# Task item
Word for word, transcribe the data below from the line with "thumb mcp: (140, 73)" to the line with "index tip: (195, 4)", keeping both of those lines.
Dataset content START
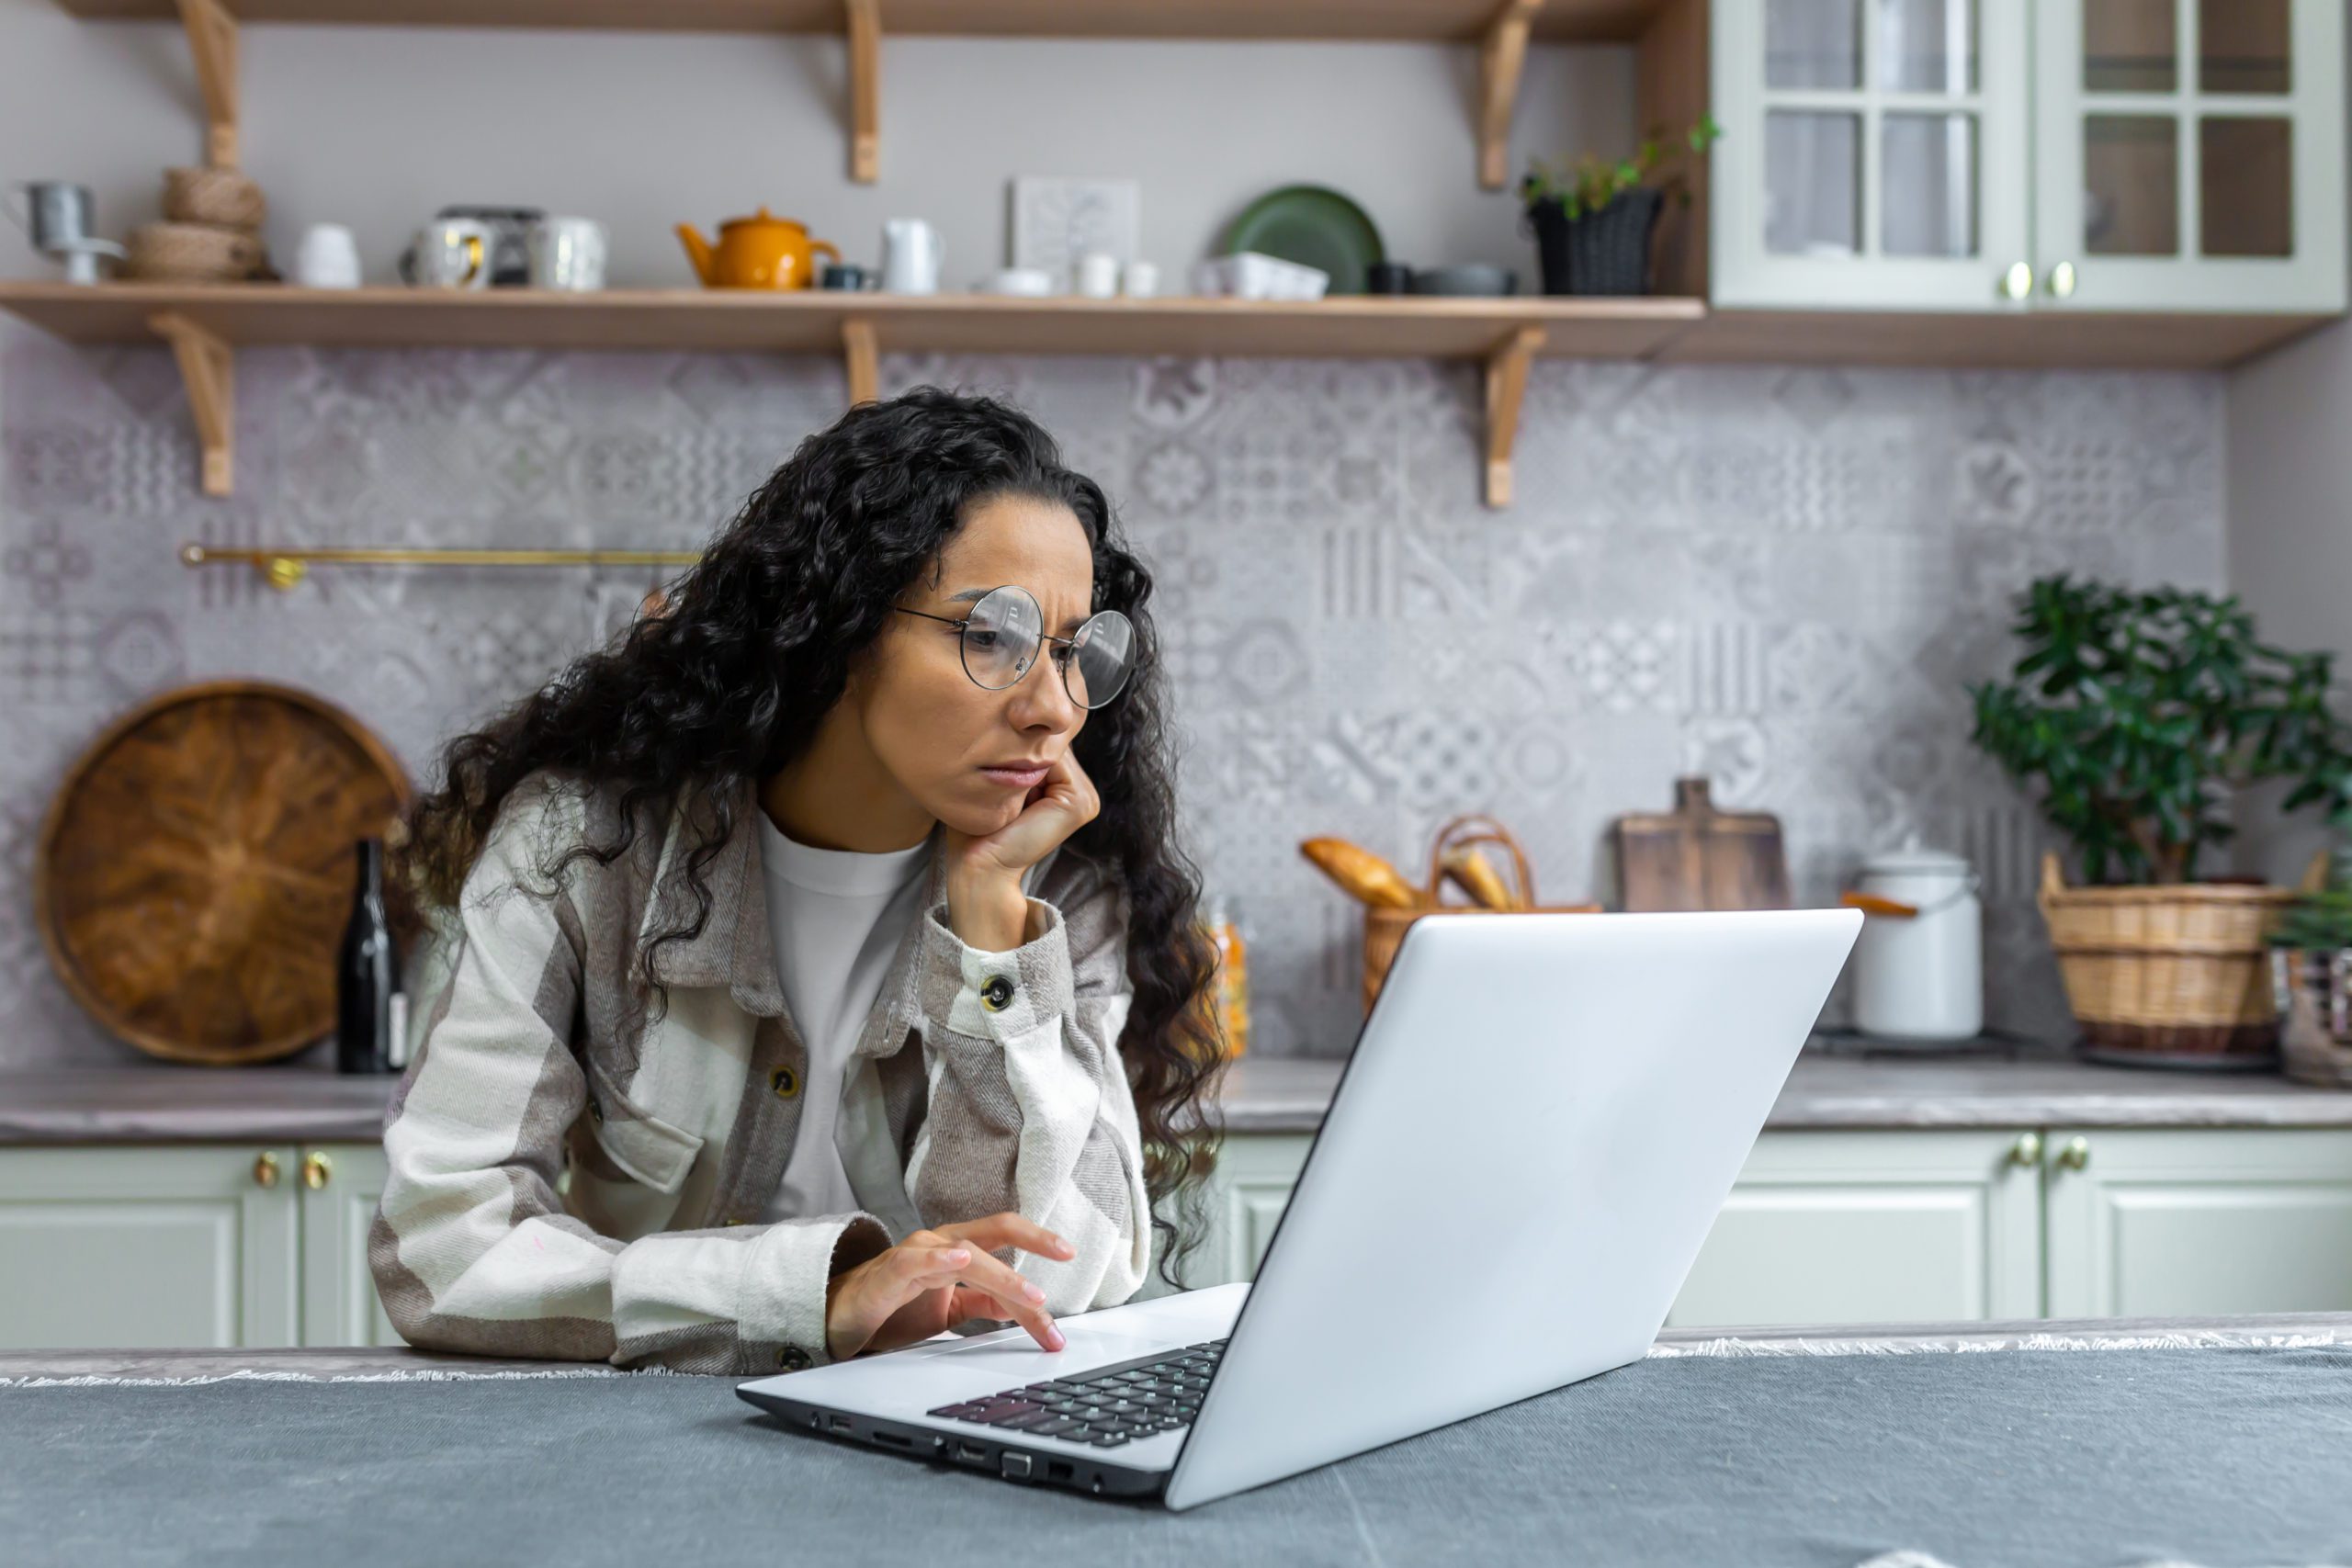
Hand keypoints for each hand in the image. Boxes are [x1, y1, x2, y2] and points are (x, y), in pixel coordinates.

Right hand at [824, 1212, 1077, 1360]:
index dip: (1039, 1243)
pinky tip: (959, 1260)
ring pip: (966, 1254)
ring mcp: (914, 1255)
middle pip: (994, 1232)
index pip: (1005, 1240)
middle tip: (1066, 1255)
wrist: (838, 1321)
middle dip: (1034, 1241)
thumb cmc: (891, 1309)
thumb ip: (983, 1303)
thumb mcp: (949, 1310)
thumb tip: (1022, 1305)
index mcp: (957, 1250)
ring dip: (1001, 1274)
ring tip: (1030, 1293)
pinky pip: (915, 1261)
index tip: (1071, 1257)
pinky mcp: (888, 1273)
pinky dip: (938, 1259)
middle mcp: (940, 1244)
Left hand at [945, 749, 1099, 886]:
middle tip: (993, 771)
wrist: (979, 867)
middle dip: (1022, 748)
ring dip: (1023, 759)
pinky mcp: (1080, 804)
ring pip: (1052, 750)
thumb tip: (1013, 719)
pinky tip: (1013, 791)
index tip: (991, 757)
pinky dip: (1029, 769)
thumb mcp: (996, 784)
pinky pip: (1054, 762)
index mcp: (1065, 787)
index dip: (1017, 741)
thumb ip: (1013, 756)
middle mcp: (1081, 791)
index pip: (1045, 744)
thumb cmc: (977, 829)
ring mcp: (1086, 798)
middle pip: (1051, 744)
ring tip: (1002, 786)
Dataset content END
Dataset content START
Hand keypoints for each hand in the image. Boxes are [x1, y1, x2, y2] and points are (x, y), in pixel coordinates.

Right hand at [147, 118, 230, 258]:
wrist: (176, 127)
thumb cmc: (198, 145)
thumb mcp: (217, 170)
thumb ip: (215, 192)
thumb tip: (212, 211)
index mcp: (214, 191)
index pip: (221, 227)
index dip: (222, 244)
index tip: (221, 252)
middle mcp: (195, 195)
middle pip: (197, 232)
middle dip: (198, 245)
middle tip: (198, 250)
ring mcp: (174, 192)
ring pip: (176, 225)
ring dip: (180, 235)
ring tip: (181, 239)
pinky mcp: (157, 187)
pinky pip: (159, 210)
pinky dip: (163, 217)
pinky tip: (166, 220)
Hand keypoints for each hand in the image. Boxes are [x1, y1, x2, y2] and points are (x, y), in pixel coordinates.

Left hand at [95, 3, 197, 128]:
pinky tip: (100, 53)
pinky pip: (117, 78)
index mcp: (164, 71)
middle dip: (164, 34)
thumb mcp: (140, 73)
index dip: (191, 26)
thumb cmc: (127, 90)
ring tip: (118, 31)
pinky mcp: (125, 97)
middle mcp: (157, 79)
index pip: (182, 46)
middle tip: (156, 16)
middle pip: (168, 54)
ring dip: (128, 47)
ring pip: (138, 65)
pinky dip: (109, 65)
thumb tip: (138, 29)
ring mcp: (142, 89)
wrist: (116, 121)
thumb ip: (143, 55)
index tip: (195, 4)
Dataset content END
Dataset content START
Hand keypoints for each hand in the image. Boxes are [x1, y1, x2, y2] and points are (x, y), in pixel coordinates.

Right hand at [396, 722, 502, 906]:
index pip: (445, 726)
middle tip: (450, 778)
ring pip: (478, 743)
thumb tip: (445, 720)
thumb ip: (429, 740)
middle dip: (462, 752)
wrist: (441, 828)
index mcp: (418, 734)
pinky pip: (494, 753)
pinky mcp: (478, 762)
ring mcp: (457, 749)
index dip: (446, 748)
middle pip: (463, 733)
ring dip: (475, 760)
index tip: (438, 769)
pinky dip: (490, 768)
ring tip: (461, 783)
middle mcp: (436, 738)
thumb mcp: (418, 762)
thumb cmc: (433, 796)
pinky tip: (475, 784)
Dataset content END
# Result
thumb mcp: (140, 73)
index dip: (191, 26)
thumb cmc: (127, 90)
ring tip: (118, 31)
pinky mcp: (125, 97)
middle mcp: (157, 79)
index pip: (182, 46)
middle tip: (156, 16)
middle pip: (168, 54)
ring dip: (128, 47)
ring pip: (138, 65)
pinky dip: (109, 65)
thumb tip: (138, 29)
ring mcp: (142, 89)
wrist: (116, 121)
thumb ip: (143, 55)
index tip: (195, 4)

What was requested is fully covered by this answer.